Observations on conservation
With 1.3 million new dwellings planned there, the south-east of England is the region set to be changed most by the government's huge housebuilding programme. And that is where the scheme has encountered an unexpected obstacle. The resistance comes not from nimbyish householders but from birds - Dartford warblers, nightjars and woodlarks, to be precise, all of them threatened and all of them backed by the might of the European Union.
To safeguard threatened birds, the EU requires the creation of Special Protection Areas (SPAs). These are overseen in England by English Nature, which has imposed a revolutionary regime to protect these three species at an SPA near Guildford, in Surrey.
Not only has English Nature banned development within the SPA, but it has also demanded a "cordon sanitaire" around it, within which any development must be accompanied by the creation of green open spaces. As a result, plans for 40,000 houses have been put immediately at risk.
In an already heavily populated area, it argues, visits by people living in additional new housing - dog-walkers, kite-flyers, picnickers and the like - would place too much pressure on the SPA's vulnerable wildlife. The agency wants to see new recreation areas set up to divert newcomers to places where they will do less harm.

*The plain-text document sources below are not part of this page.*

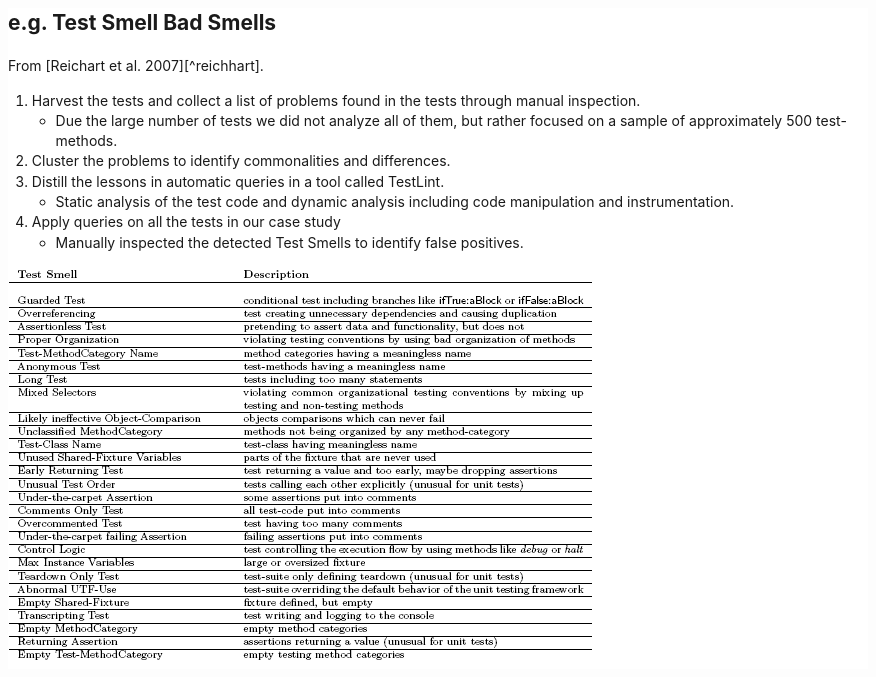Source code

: [^hall12]: Tracy Hall, Min Zhang, David Bowes, and Yi Sun,
[Some Code Smells Have a Significant but Small Effect on Faults](/resources/12badsmells.pdf)).
ACM Trans. Softw. Eng. Methodol. 23(4), Article 33 (September 2014),

[^khomh]: Foutse Khomh,
Massimiliano Di Penta, Yann-Gael Gueheneuc,
[An Exploratory Study of the Impact of Code Smells on Software Change-proneness](http://swat.polymtl.ca/~foutsekh/docs/TechReport.pdf)
in Reverse Engineering, 2009. WCRE '09. 16th Working Conference on , vol., no., pp.75-84, 13-16 Oct. 2009

  
## e.g. Test Smell Bad Smells

From [Reichart et al. 2007][^reichhart].

1. Harvest the tests and collect a list of problems found in
the tests through manual inspection.
     + Due the large number of tests we did
       not analyze all of them, but rather focused on a sample of approximately 500
       test-methods.
2. Cluster the problems to identify commonalities and differences.
3. Distill the lessons in automatic queries in a tool called TestLint.
    + Static analysis of the test code and dynamic
      analysis including code manipulation and
      instrumentation.
4. Apply  queries on all the tests in our case study
    + Manually inspected the detected Test Smells to identify false positives.

![](/_img/badsmells1.gif)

The impact on building plans is likely to be substantial, because developers may find the costs and complications prohibitive, yet if the government tries to overrule English Nature it could find itself before the European Court.
For a densely populated region, south-east England contains a surprising proportion of Europe's scarce heathland, downland, ancient woodland and estuarine habitat. Even its "brownfield" former industrial sites harbour invertebrates scarce elsewhere. The area consequently plays host to a further 17 SPAs, plus 55 Special Areas of Conservation (for wildlife other than birds), which enjoy an equal level of Euro-backing.

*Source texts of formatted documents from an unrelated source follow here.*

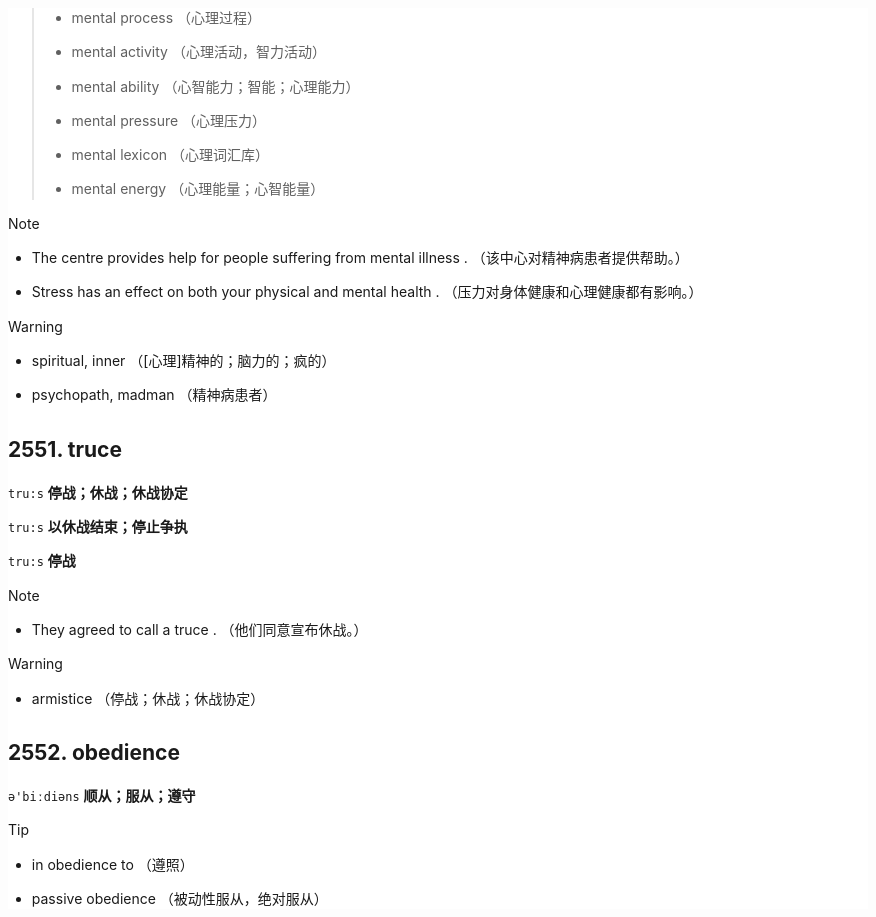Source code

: > - mental process （心理过程）
>
> - mental activity （心理活动，智力活动）
>
> - mental ability （心智能力；智能；心理能力）
>
> - mental pressure （心理压力）
>
> - mental lexicon （心理词汇库）
>
> - mental energy （心理能量；心智能量）
>

> [!NOTE]
>
> - The centre provides help for people suffering from mental illness . （该中心对精神病患者提供帮助。）
>
> - Stress has an effect on both your physical and mental health . （压力对身体健康和心理健康都有影响。）
>

> [!WARNING]
>
> - spiritual, inner （[心理]精神的；脑力的；疯的）
>
> - psychopath, madman （精神病患者）
>

## 2551. truce

`tru:s`  **停战；休战；休战协定**

`tru:s`  **以休战结束；停止争执**

`tru:s`  **停战**

> [!NOTE]
>
> - They agreed to call a truce . （他们同意宣布休战。）
>

> [!WARNING]
>
> - armistice （停战；休战；休战协定）
>

## 2552. obedience

`ə'biːdiəns`  **顺从；服从；遵守**

> [!TIP]
>
> - in obedience to （遵照）
>
> - passive obedience （被动性服从，绝对服从）
>
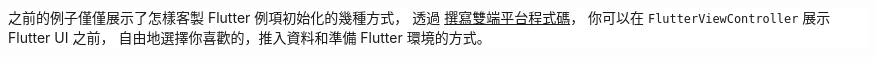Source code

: 之前的例子僅僅展示了怎樣客製 Flutter 例項初始化的幾種方式，
透過 [撰寫雙端平台程式碼][platform channels]，
你可以在 `FlutterViewController` 展示 Flutter UI 之前，
自由地選擇你喜歡的，推入資料和準備 Flutter 環境的方式。

[`FlutterEngine`]: {{site.api}}/objcdoc/Classes/FlutterEngine.html
[`FlutterViewController`]: {{site.api}}/objcdoc/Classes/FlutterViewController.html
[Loading sequence and performance]: {{site.url}}/add-to-app/performance
[local_auth]: {{site.pub}}/packages/local_auth
[Navigation and routing]: {{site.url}}/ui/navigation
[Navigator]: {{site.api}}/flutter/widgets/Navigator-class.html
[`NavigatorState`]: {{site.api}}/flutter/widgets/NavigatorState-class.html
[`openURL`]: {{site.apple-dev}}/documentation/uikit/uiapplicationdelegate/1623112-application
[platform channels]: {{site.url}}/platform-integration/platform-channels
[`popRoute()`]: {{site.api}}/objcdoc/Classes/FlutterViewController.html#/c:objc(cs)FlutterViewController(im)popRoute
[`pushRoute()`]: {{site.api}}/objcdoc/Classes/FlutterViewController.html#/c:objc(cs)FlutterViewController(im)pushRoute:
[`runApp`]: {{site.api}}/flutter/widgets/runApp.html
[`runWithEntrypoint`]: {{site.api}}/objcdoc/Classes/FlutterEngine.html#/c:objc(cs)FlutterEngine(im)runWithEntrypoint:
[`SystemNavigator.pop()`]: {{site.api}}/flutter/services/SystemNavigator/pop.html
[tree-shaken]: https://en.wikipedia.org/wiki/Tree_shaking
[`WidgetsApp`]: {{site.api}}/flutter/widgets/WidgetsApp-class.html
[`window.defaultRouteName`]: {{site.api}}/flutter/dart-ui/SingletonFlutterWindow/defaultRouteName.html
[Start a FlutterEngine and FlutterViewController section]:{{site.url}}/add-to-app/ios/add-flutter-screen/#start-a-flutterengine-and-flutterviewcontroller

As housebuilding increases pressure on the region's wildlife, English Nature may feel obliged to create ever more zones of control around protected wildlife sites and to put in place perhaps even tougher checks on development.
Water scarcity and flood risk already offer important obstacles to the government's housing plans, but it is the Dartford warbler and his friends, backed by Europe's commitment to biodiversity, that may prove the most effective impediment.